Gold mine goes to court
Neighbors challenge county’s approval of New Era Mine on environmental grounds
Butte County Supervisor Jane Dolan hoped somebody would sue her board following its June 24, 2008, decision—with her and Supervisor Maureen Kirk dissenting—to allow the New Era Mine to continue operating without a new permit or environmental review.
“If someone doesn’t file a lawsuit over this, I’ll give up my faith that people care about this county,” she told reporters following the meeting.
Well, neighbors of the mine, banded together as the Dry Creek Coalition and joined by the Butte Environmental Council, did sue the county, charging the Board of Supervisors violated the California Environmental Quality Act by permitting a use without full review that was dramatically larger than the original permitted use.
Arguments in the suit were heard Monday (Aug. 31) in the Chico courthouse before Superior Court Judge Steven Benson.
As the CN&R has reported previously, the gold mine has existed in Dry Creek Canyon, east of Butte College, since 1982. Until recently it was a small-scale operation run by owner Ron Logan, who lived with his family on the 18-acre site. Then, sometime around 2006, an outside entity, North Continent Land and Timber, got involved, started sinking money into the operation—as much as $15 million, Logan has said—and transformed it into a significant operation, including a large processing facility, that has dug up a full 12 acres of creekside hill.
Downstream residents of the canyon, concerned about impacts on local springs (the source of their domestic water supply), increased truck traffic on their winding gravel road, and visibly muddied creek water, contacted Butte County. County staffers took a look, saw problems and shut down the mine. In addition, the Regional Water Quality Control Board (RWQCB) issued a cleanup-and-abatement order.
That was in late 2007. Since then the mine has cleaned up its act enough to be able to resume operation.
But county staff believed the operation was sufficiently different from Logan’s original mine to require a new permit, a new reclamation plan and a much larger financial assurance. The county Planning Commission, County Counsel Bruce Alpert, and the state Office of Mine Reclamation agreed with them.
But Supervisors Bill Connelly, Kim Yamaguchi and Curt Josiassen decided that Logan’s original hand-drawn reclamation plan was still valid, as was his permit. The trio did acknowledge that his original reclamation assurance, $3,000, was too low and increased it to $267,000.

(Collected data)
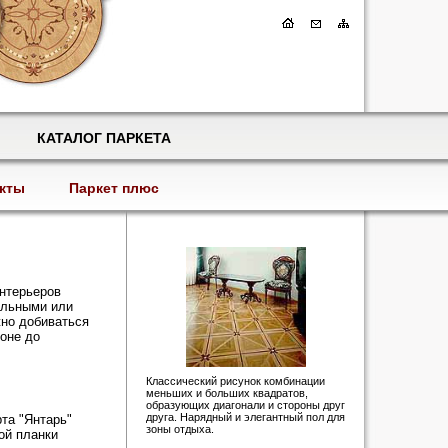
КАТАЛОГ ПАРКЕТА
кты
Паркет плюс
интерьеров
альными или
жно добиваться
зоне до
Классический рисунок комбинации
меньших и больших квадратов,
образующих диагонали и стороны друг
друга. Нарядный и элегантный пол для
та "Янтарь"
зоны отдыха.
ой планки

**Problem statement**: Quote the gold mine article word for word, beginning at the words that contain "But county staff" and stopping after "it to $267,000.".

**Result**:
But county staff believed the operation was sufficiently different from Logan’s original mine to require a new permit, a new reclamation plan and a much larger financial assurance. The county Planning Commission, County Counsel Bruce Alpert, and the state Office of Mine Reclamation agreed with them.
But Supervisors Bill Connelly, Kim Yamaguchi and Curt Josiassen decided that Logan’s original hand-drawn reclamation plan was still valid, as was his permit. The trio did acknowledge that his original reclamation assurance, $3,000, was too low and increased it to $267,000.